Disney's proxy says strong operational results drove the increase in Mr. Iger's bonus. Equity awards beyond a minimum level are granted only at the board's discretion, which it hasn't exercised in recent years. Ninety-two percent of Mr. Iger's pay is based on performance, spokesman David Jefferson said.

Cash pay nearly quadrupled to $3.45 million for Mark Durcan, CEO of chip maker Micron Technology Inc., thanks to a 12% raise and a $2.45 million bonus. Cash made up 30% of Mr. Durcan's $11.5 million total pay, up from 13% the prior year and about 22% the year before. Micron recorded annual total shareholder return of 142% as of late August.

Spokesman Daniel Francisco said Micron performed well. He said the jump in cash pay looked bigger because the company had scrapped cash bonuses the prior year--even though executives met performance targets--in recognition of difficult market conditions and risks assumed by acquiring a Japanese competitor that was in bankruptcy.

Companies may have reason to be wary about making big equity awards to their CEOs. Shareholders have pushed back against company proposals to issue more shares for ever-larger stock compensation programs, which often have to be approved in votes at companies' annual meetings.

Their concern is dilution: Big awards reduce investors' percentage stake in the company and spread earnings across more shares. Plus, ISS has revamped how it evaluates equity-pay plans, giving companies a new yardstick for deciding whether to extend them.

"It definitely has gotten harder for companies to get the share allocations that they used to get," said Irv Becker, U.S. leader of board solutions for Hay Group. "Companies pretty much were able to get the equity they wanted to get for a number of years. And the last few years, it's just gotten tougher."

Coca-Cola Co. came under fire a year ago from investors including activist David Winters and billionaire Warren Buffett over what Mr. Buffett called an excessive equity pay plan. Two of Coke's biggest investors took the unusual step of voting against the company's equity pay plan.

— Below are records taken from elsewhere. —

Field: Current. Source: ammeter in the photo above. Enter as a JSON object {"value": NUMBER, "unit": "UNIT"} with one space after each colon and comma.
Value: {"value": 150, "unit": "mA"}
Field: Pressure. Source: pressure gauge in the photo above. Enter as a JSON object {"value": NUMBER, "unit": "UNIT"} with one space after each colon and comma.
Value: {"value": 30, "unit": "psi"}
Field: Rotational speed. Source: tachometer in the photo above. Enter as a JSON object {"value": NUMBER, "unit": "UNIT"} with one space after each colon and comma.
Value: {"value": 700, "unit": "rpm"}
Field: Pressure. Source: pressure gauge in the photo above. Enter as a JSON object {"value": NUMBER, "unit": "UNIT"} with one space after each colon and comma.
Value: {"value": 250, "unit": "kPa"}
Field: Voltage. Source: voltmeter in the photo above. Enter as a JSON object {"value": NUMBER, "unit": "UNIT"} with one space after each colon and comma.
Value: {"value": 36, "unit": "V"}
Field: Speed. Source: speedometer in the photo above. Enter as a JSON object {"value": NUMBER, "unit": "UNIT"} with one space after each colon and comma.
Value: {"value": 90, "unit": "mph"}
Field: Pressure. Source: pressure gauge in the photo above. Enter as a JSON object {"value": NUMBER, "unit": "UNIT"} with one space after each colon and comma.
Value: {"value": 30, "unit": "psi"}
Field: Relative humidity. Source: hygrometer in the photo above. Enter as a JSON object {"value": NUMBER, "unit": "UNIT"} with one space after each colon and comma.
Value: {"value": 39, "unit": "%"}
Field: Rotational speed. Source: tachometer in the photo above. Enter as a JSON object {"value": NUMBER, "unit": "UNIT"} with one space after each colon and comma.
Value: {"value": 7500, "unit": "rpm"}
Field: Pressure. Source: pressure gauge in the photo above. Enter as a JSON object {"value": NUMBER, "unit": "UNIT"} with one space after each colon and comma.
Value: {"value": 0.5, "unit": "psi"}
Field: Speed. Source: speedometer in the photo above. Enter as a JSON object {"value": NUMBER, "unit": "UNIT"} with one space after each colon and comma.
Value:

The plan nevertheless passed handily, but last fall Coke said it would hand out less stock to employees and provide more information about its equity compensation practices. The company said dilution would remain below 1% a year under the new arrangement. Still, this year, Mr. Winters' investment firm renewed its attack on Coke's pay practices.

Coca-Cola spokesman Petro Kacur said grants of shares under the company's long-term incentive programs shrank this year. The company intends to continue discussing compensation issues with shareholders, he said. CEO Muhtar Kent's equity awards in February this year totaled about $7.7 million in stock and options, down from $15.8 million granted in 2014, the company's proxy said.

Liquefied natural-gas infrastructure company Cheniere Energy Inc. faced vocal opposition from investors over a plan to issue up to 30 million shares as compensation over five years and litigation over its equity pay practices. Cheniere delayed its annual meeting and then withdrew the proposal. The company settled the litigation last month, agreeing to make corporate-governance changes and paying $5.5 million in legal fees.

A spokeswoman for Cheniere declined to comment.

Pay made mostly in cash can also reflect a decision to space out big slugs of equity. Stephen Luczo, CEO of digital storage company Seagate Technology PLC, got virtually all of his pay in cash last year--$2.6 million in salary and bonus. His salary was increased 11%, but overall, his pay was down 87% from the prior year, when he received a larger bonus and $16.5 million in stock and options.

In explaining the year's compensation decisions in Seagate's proxy statement, the company noted that revenue declined 4% and said bonuses were paid out at 81% of their targets. The company said Mr. Luczo didn't receive a long-term incentive award, because last year's awards were intended to apply for two years.

Some of the very highest-paid CEOs on the list flouted the trend. Larry Ellison, head of Oracle Corp. until September, made $67.3 million in his last year as CEO, only $741,385 of it in cash.